During the Vietnam war, US secretary of defence Robert McNamara was so cocksure of an American victory that he propagated a ‘strategic’ bottom line: “Two plus two is four, and we will win the war”.
The trouble with this line was that, as one CIA official once put it, McNamara could never define what ‘two’ represented.
Parallels are increasingly being drawn between the current US military campaign in Afghanistan and the one in Vietnam, but this time, the Americans could be said to have had a handle on the objectives.
For a brief period, from the 2001 invasion of Afghanistan, ‘nation building’ was an oftheard refrain.
It no longer is. “I'm not doing long-term nation-building.
I am not spending a trillion dollars,” US President Barack Obama is quoted as saying in Bob Woodward's recent book Obama's Wars that details the continuing strain in his administration over the exit plan out of Afghanistan. The frustration in the President's tone is barely disguised.
Now, ‘exit strategy’ is the phrase on which the discourse turns in Washington.
In his speech outlining the Af-Pak strategy March last year, Obama had delivered a curt message — the clear and focused goal of the US is “to disrupt, dismantle and defeat Al-Qaida in Afghanistan and Pakistan, and to prevent its return to either country in the future. That is the goal that must be achieved.”
In Woodward's book, Obama sounds like he has grappled with the other objective, too.
“We need to make clear to people that the cancer is in Pakistan,” the president said. Creating a secure Afghanistan is imperative, he said, “so the cancer doesn't spread” there.
How these objectives can be achieved when Nato forces under American command in Afghanistan are hamstrung by a resilient Taliban insurgency, a corrupt government in Kabul and venal warlords presiding over much of the nation, is the question that haunted the administration ever since.
But the whole narrative shifted since Obama set a deadline to start withdrawing troops from Afghanistan — from July 2011 — in the very address in December last as he announced the sending of extra troops.
It’s no surprise that as the exit strategy became ever more pressing, the need for a political settlement has assumed utmost urgency.
Unfortunately for the president, the Plan A of military strategy has not been a roaring success so far, the surge in troops notwithstanding.
The coalition's touted Helmand, Marja and Kandahar operations have achieved less-than-desired successes.
Though the US insists that the Taliban's battlefield victories are small-bore, the latter can count on something else — a powerful sense of momentum and time — while the US campaign is limping.
So, the shift to Plan B: talks with the Taliban. It seems now that the old distinctions between ‘good’ and ‘bad’ Taliban have worn thin.

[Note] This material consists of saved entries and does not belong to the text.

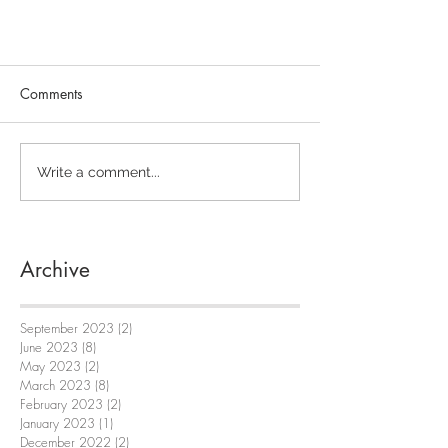
Comments
Write a comment...
Archive
September 2023
(2)
2 posts
June 2023
(8)
8 posts
May 2023
(2)
2 posts
March 2023
(8)
8 posts
February 2023
(2)
2 posts
January 2023
(1)
1 post
December 2022
(2)
2 posts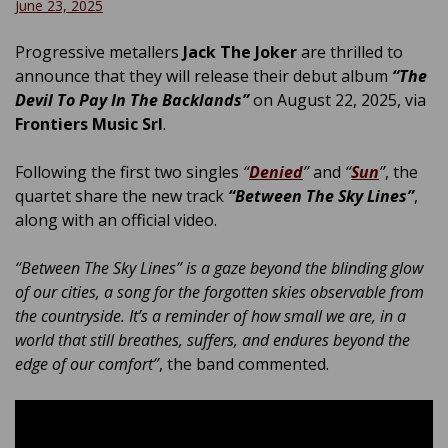
June 23, 2025
Progressive metallers
Jack The Joker
are thrilled to
announce that they will release their debut album
“The
Devil To Pay In The Backlands”
on August 22, 2025, via
Frontiers Music Srl
.
Following the first two singles
“
Denied
”
and
“
Sun
”
, the
quartet share the new track
“Between The Sky Lines”
,
along with an official video.
“Between The Sky Lines” is a gaze beyond the blinding glow
of our cities, a song for the forgotten skies observable from
the countryside. It’s a reminder of how small we are, in a
world that still breathes, suffers, and endures beyond the
edge of our comfort”
, the band commented.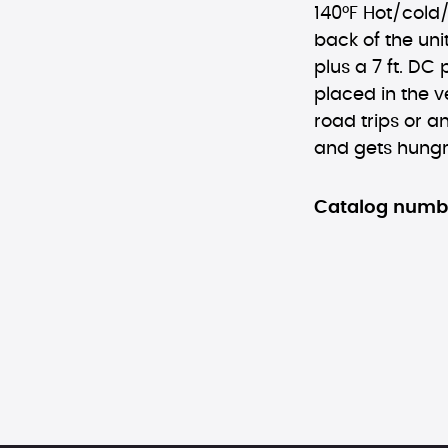
140°F Hot/cold/o
back of the uni
plus a 7 ft. DC
placed in the v
road trips or a
and gets hungr
Catalog numb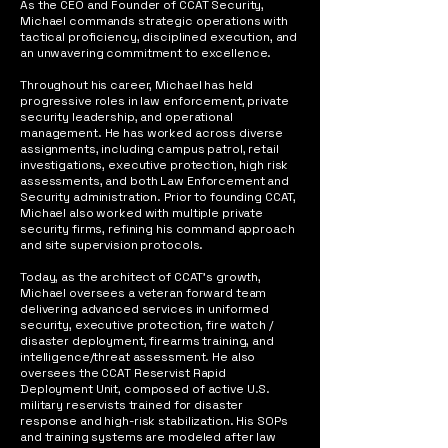
As the CEO and Founder of CCAT Security,
Michael commands strategic operations with
tactical proficiency, disciplined execution, and
an unwavering commitment to excellence.
Throughout his career, Michael has held
progressive roles in law enforcement, private
security leadership, and operational
management. He has worked across diverse
assignments, including campus patrol, retail
investigations, executive protection, high risk
assessments, and both Law Enforcement and
Security administration. Prior to founding CCAT,
Michael also worked with multiple private
security firms, refining his command approach
and site supervision protocols.
Today, as the architect of CCAT’s growth,
Michael oversees a veteran forward team
delivering advanced services in uniformed
security, executive protection, fire watch /
disaster deployment, firearms training, and
intelligence/threat assessment. He also
oversees the CCAT Reservist Rapid
Deployment Unit, composed of active U.S.
military reservists trained for disaster
response and high-risk stabilization. His SOPs
and training systems are modeled after law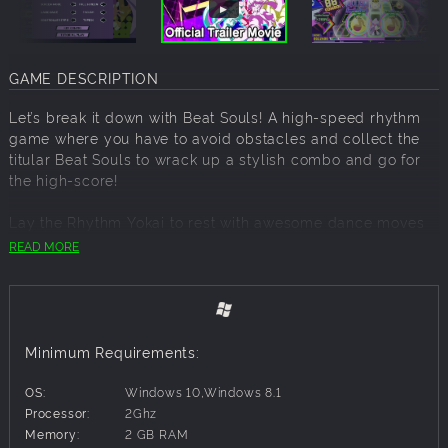
GAME DESCRIPTION
Let’s break it down with Beat Souls! A high-speed rhythm
game where you have to avoid obstacles and collect the
titular Beat Souls to wrack up a stylish combo and go for
the high-score!
Lay the Rhythm Yokai to rest with awesome dance moves
as you put on a killer performance!
READ MORE
Features
Cyberpop visuals!
Colorful and cute anime aesthetic meets neon cyberpunk
Minimum Requirements:
vibe to create Cyberpop!
OS:
Windows 10,Windows 8.1
Action and Rhythm collide!
Processor:
2Ghz
Master the elegant dance of dodging and jumping out of
Memory:
2 GB RAM
the way of oncoming obstacles while simultaneously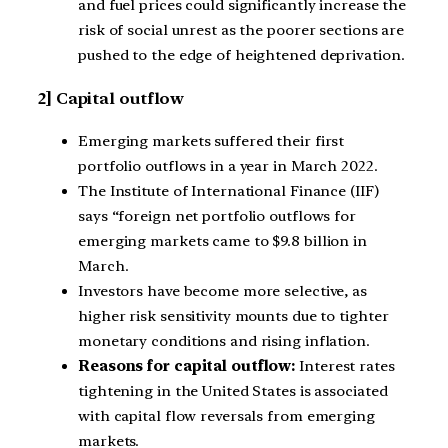
and fuel prices could significantly increase the
risk of social unrest as the poorer sections are
pushed to the edge of heightened deprivation.
2] Capital outflow
Emerging markets suffered their first
portfolio outflows in a year in March 2022.
The Institute of International Finance (IIF)
says “foreign net portfolio outflows for
emerging markets came to $9.8 billion in
March.
Investors have become more selective, as
higher risk sensitivity mounts due to tighter
monetary conditions and rising inflation.
Reasons for capital outflow:
Interest rates
tightening in the United States is associated
with capital flow reversals from emerging
markets.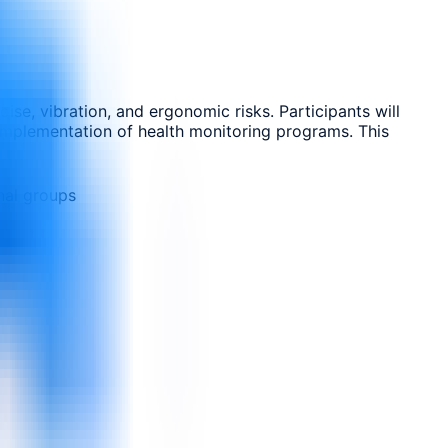
ise, vibration, and ergonomic risks. Participants will
 implementation of health monitoring programs. This
nal groups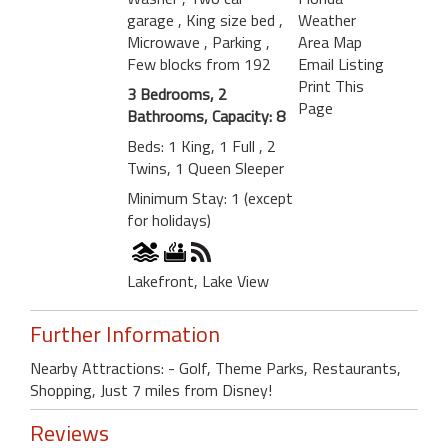
garage
, King size bed
,
Weather
Microwave
, Parking
,
Area Map
Few blocks from 192
Email Listing
Print This
3 Bedrooms, 2
Page
Bathrooms, Capacity: 8
Beds: 1 King, 1 Full , 2
Twins, 1 Queen Sleeper
Minimum Stay: 1 (except
for holidays)
Lakefront, Lake View
Further Information
Nearby Attractions: - Golf, Theme Parks, Restaurants,
Shopping, Just 7 miles from Disney!
Reviews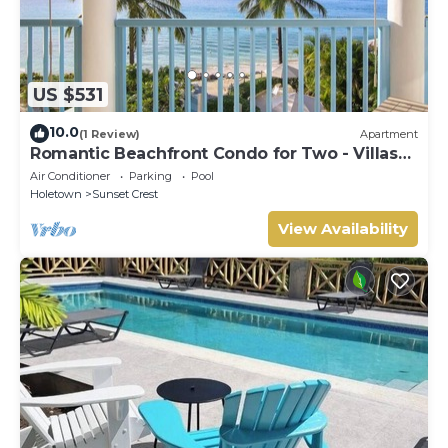
US $531
10.0
(1 Review)
Apartment
Romantic Beachfront Condo for Two - Villas
305
Air Conditioner
Parking
Pool
Holetown
Sunset Crest
View Availability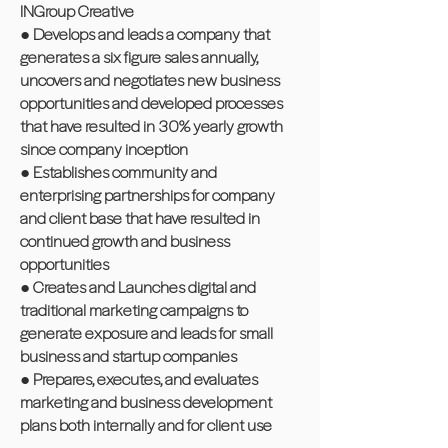
INGroup Creative
● Develops and leads a company that
generates a six figure sales annually,
uncovers and negotiates new business
opportunities and developed processes
that have resulted in 30% yearly growth
since company inception
● Establishes community and
enterprising partnerships for company
and client base that have resulted in
continued growth and business
opportunities
● Creates and Launches digital and
traditional marketing campaigns to
generate exposure and leads for small
business and startup companies
● Prepares, executes, and evaluates
marketing and business development
plans both internally and for client use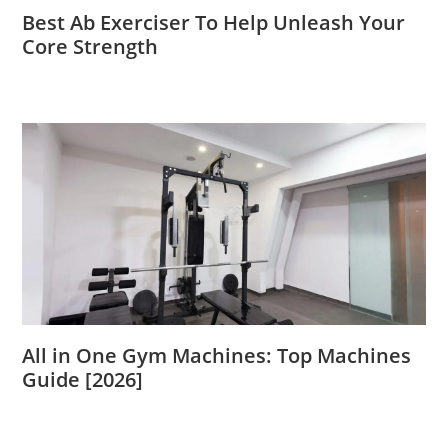
Best Ab Exerciser To Help Unleash Your
Core Strength
All in One Gym Machines: Top Machines
Guide [2026]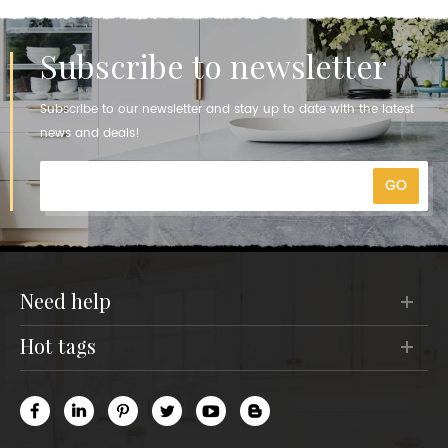
Subscribe to newsletter
Subscribe to our newsletter and stay up to date with the latest
news and deals!
need help
hot tags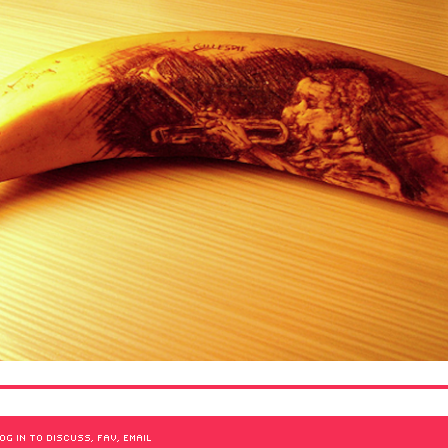
OG IN TO DISCUSS, FAV, EMAIL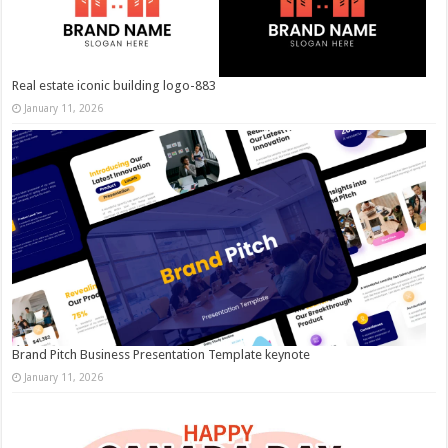
Real estate iconic building logo-883
January 11, 2026
Brand Pitch Business Presentation Template keynote
January 11, 2026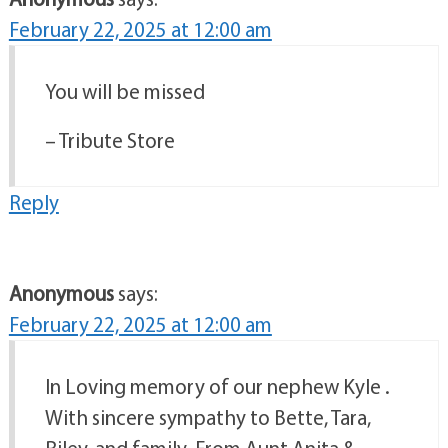
February 22, 2025 at 12:00 am
You will be missed
– Tribute Store
Reply
Anonymous
says:
February 22, 2025 at 12:00 am
In Loving memory of our nephew Kyle .
With sincere sympathy to Bette, Tara,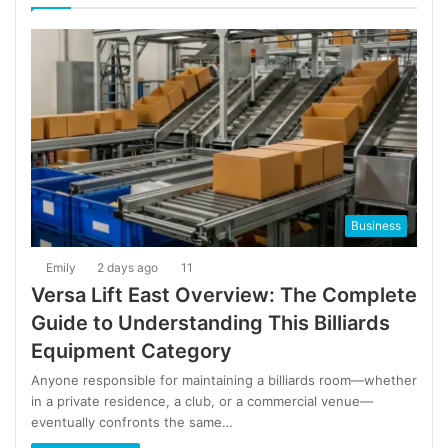
Business
Emily
2 days ago
11
Versa Lift East Overview: The Complete
Guide to Understanding This Billiards
Equipment Category
Anyone responsible for maintaining a billiards room—whether
in a private residence, a club, or a commercial venue—
eventually confronts the same…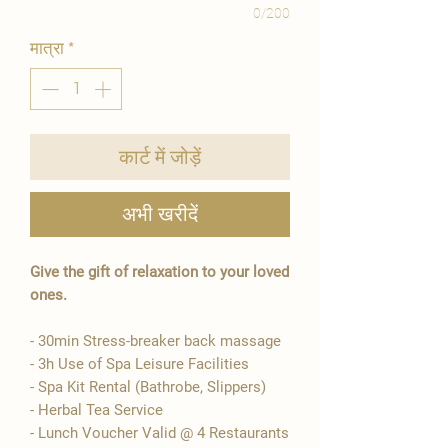
0/200
मात्रा
*
कार्ट में जोड़ें
अभी खरीदें
Give the gift of relaxation to your loved
ones.
- 30min Stress-breaker back massage
- 3h Use of Spa Leisure Facilities
- Spa Kit Rental (Bathrobe, Slippers)
- Herbal Tea Service
- Lunch Voucher Valid @ 4 Restaurants​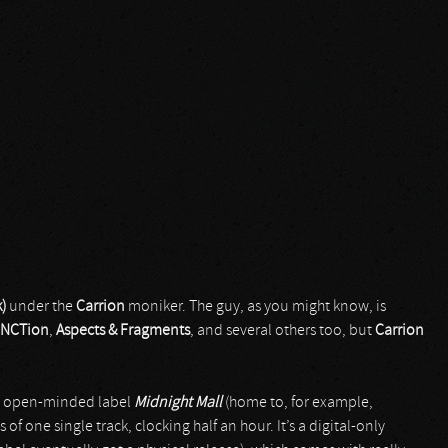
)
under the
Carrion
moniker. The guy, as you might know, is
NCTion
,
Aspects & Fragments
, and several others too, but
Carrion
et open-minded label
Midnight Mall
(home to, for example,
sts of one single track, clocking half an hour. It’s a digital-only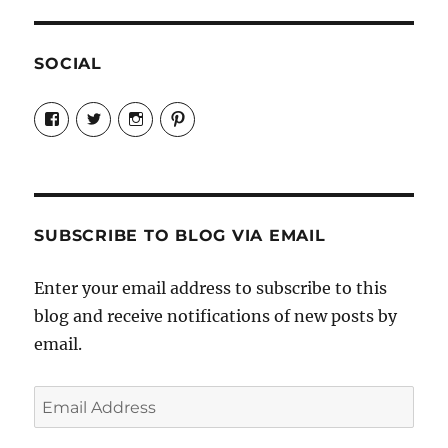
SOCIAL
View
View
View
View
Candrels-
@AndreaCoventry’s
candrelsccc’s
andreacoventry’s
Crafts-
profile
profile
profile
Cooks-
on
on
on
and-
Twitter
Instagram
Pinterest
Characters-
1696998993851880/’s
profile
SUBSCRIBE TO BLOG VIA EMAIL
on
Facebook
Enter your email address to subscribe to this
blog and receive notifications of new posts by
email.
Email
Address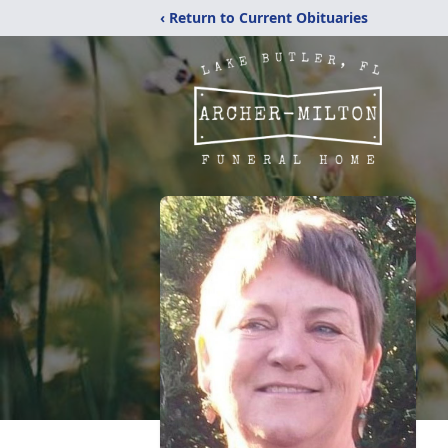
‹ Return to Current Obituaries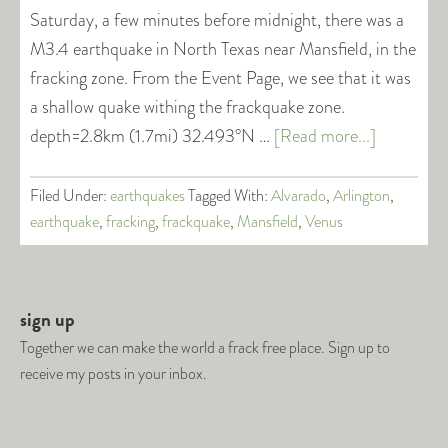
Saturday, a few minutes before midnight, there was a
M3.4 earthquake in North Texas near Mansfield, in the
fracking zone. From the Event Page, we see that it was
a shallow quake withing the frackquake zone.
depth=2.8km (1.7mi) 32.493°N …
[Read more...]
Filed Under:
earthquakes
Tagged With:
Alvarado
,
Arlington
,
earthquake
,
fracking
,
frackquake
,
Mansfield
,
Venus
sign up
Together we can make the world a frack free place. Sign up to
receive my posts in your inbox.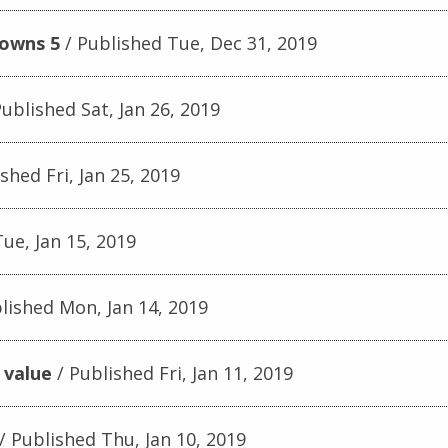
downs 5
Published Tue, Dec 31, 2019
ublished Sat, Jan 26, 2019
shed Fri, Jan 25, 2019
ue, Jan 15, 2019
lished Mon, Jan 14, 2019
 value
Published Fri, Jan 11, 2019
Published Thu, Jan 10, 2019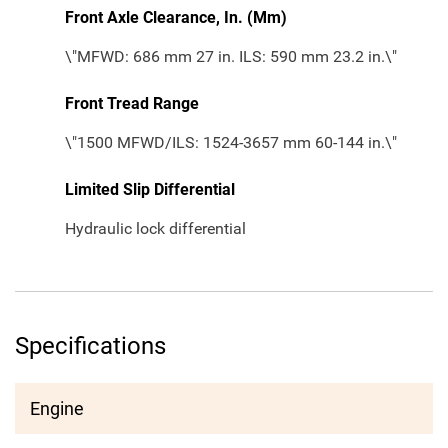
Front Axle Clearance, In. (Mm)
\"MFWD: 686 mm 27 in. ILS: 590 mm 23.2 in.\"
Front Tread Range
\"1500 MFWD/ILS: 1524-3657 mm 60-144 in.\"
Limited Slip Differential
Hydraulic lock differential
Specifications
Engine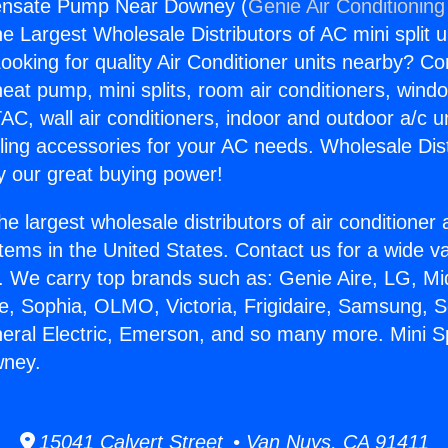
densate Pump Near Downey (
Genie Air Conditioning
the Largest Wholesale Distributors of AC mini split u
ooking for quality Air Conditioner units nearby? Co
heat pump, mini splits, room air conditioners, windo
AC, wall air conditioners, indoor and outdoor a/c u
ling accessories for your AC needs. Wholesale Dist
 our great buying power!
he largest wholesale distributors of air conditione
stems in the United States. Contact us for a wide va
. We carry top brands such as: Genie Aire, LG, M
ce, Sophia, OLMO, Victoria, Frigidaire, Samsung, 
neral Electric, Emerson, and so many more. Mini S
ney.
15041 Calvert Street • Van Nuys, CA 91411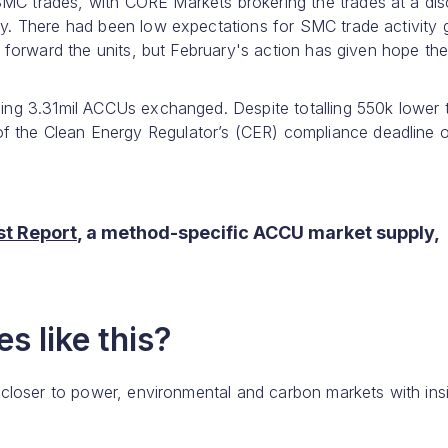
SMC trades, with CORE Markets brokering the trades at a di
day. There had been low expectations for SMC trade activity 
ry forward the units, but February's action has given hope th
lling 3.31mil ACCUs exchanged. Despite totalling 550k lower 
f the Clean Energy Regulator’s (CER) compliance deadline 
t Report
, a method-specific ACCU market supply,
s like this?
 closer to power, environmental and carbon markets with ins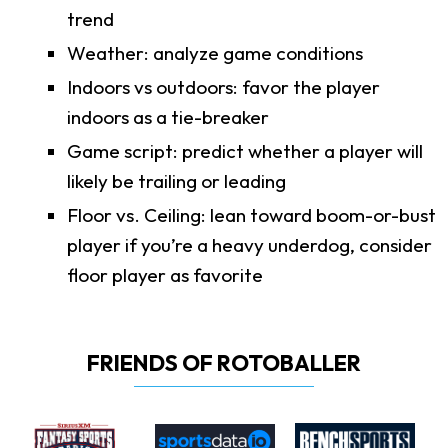
trend
Weather: analyze game conditions
Indoors vs outdoors: favor the player
indoors as a tie-breaker
Game script: predict whether a player will
likely be trailing or leading
Floor vs. Ceiling: lean toward boom-or-bust
player if you’re a heavy underdog, consider
floor player as favorite
FRIENDS OF ROTOBALLER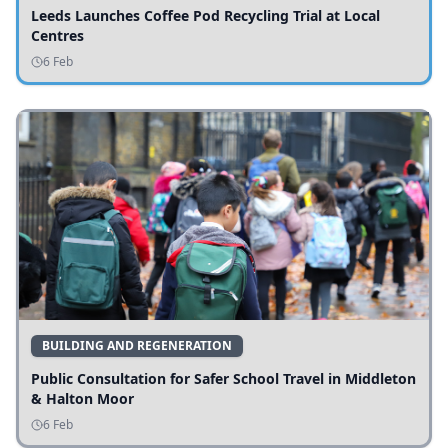
Leeds Launches Coffee Pod Recycling Trial at Local
Centres
6 Feb
BUILDING AND REGENERATION
Public Consultation for Safer School Travel in Middleton
& Halton Moor
6 Feb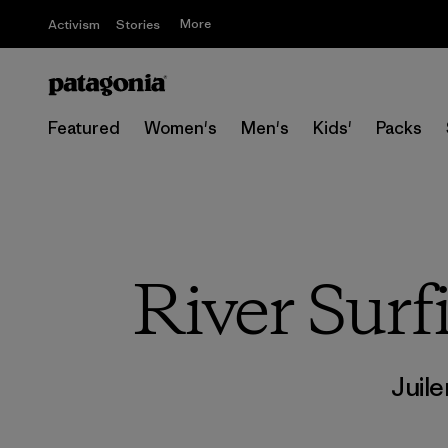
More
Activism
Stories
Featured
Women's
Men's
Kids'
Packs
River Surf
Juile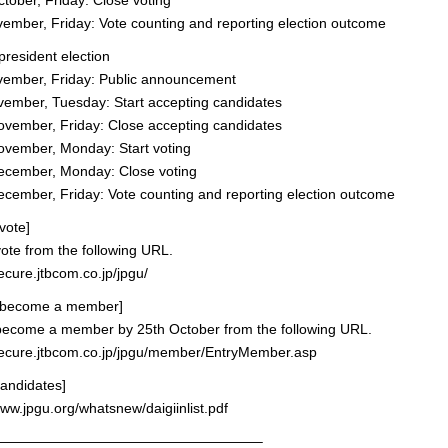
ober, Friday: Close voting
mber, Friday: Vote counting and reporting election outcome
president election
ember, Friday: Public announcement
ember, Tuesday: Start accepting candidates
vember, Friday: Close accepting candidates
vember, Monday: Start voting
cember, Monday: Close voting
ember, Friday: Vote counting and reporting election outcome
vote]
ote from the following URL.
secure.jtbcom.co.jp/jpgu/
 become a member]
become a member by 25th October from the following URL.
/secure.jtbcom.co.jp/jpgu/member/EntryMember.asp
 candidates]
www.jpgu.org/whatsnew/daigiinlist.pdf
———————————————————–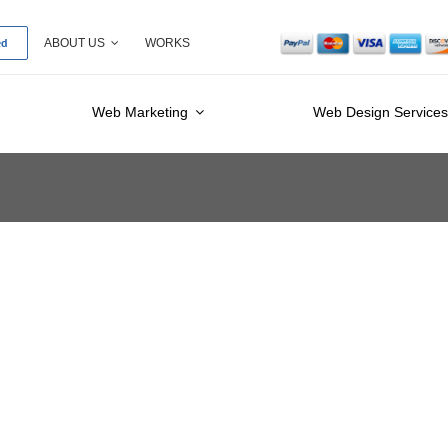
ed
ABOUT US
WORKS
Web Marketing
Web Design Service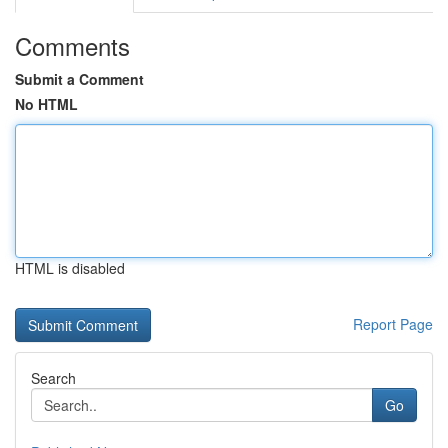
Comments
Submit a Comment
No HTML
HTML is disabled
Report Page
Search
Go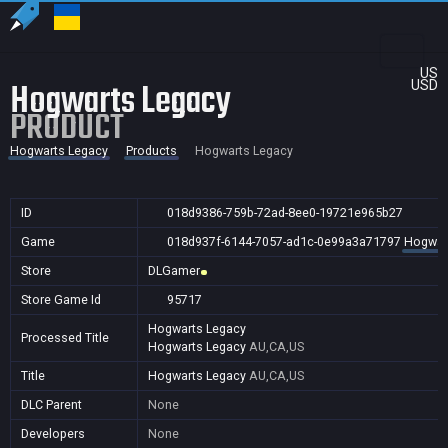
US
Hogwarts Legacy
USD
PRODUCT
Hogwarts Legacy
Products
Hogwarts Legacy
ID
018d9386-759b-72ad-8ee0-19721e965b27
Game
018d937f-6144-7057-ad1c-0e99a3a71797
Hogwar
Store
DLGamer
Store Game Id
95717
Hogwarts Legacy
Processed Title
Hogwarts Legacy
AU,CA,US
Title
Hogwarts Legacy
AU,CA,US
DLC Parent
None
Developers
None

Afghan President Hamid Karzai has confirmed that his government has been holding unofficial talks with the Taliban ‘for quite some time’.
The talks come amid a change of heart by the Obama administration towards the full backing of talks with the Quetta Shura headed by Mullah Omar.
Here, the problem is that Plan B too cannot succeed without Pakistan’s sanction, as Prime Minister Yousuf Raza Gilani has made it clear the other day.
So far, the Haqqani group, the Taliban faction that has been the target of escalated US drone strikes in Fata, has been excluded from the negotiations.
But the Haqqani faction is being promoted by Pakistan as its hedge against ‘arch-enemy’ India’s influence in Afghanistan.
Pakistan has been making persistent efforts to ensure that the Haqqani network is included in the negotiation process without getting a bloody nose militarily from the Americans.
If that happens, the July 2011 timeline set by President Obama to start the withdrawal of troops would look like a cut and run, a complete negation of the plan to “disrupt, dismantle and defeat Al-Qaida in Afghanistan and Pakistan”.
Obama is right when he says nationbuilding is boggier terrain, but merely walking away is not an option.
Like it or not, Afghanistan's fate is entwined with that of Obama's administration, and McNamara’s ‘wisdom’ might again not make the cut.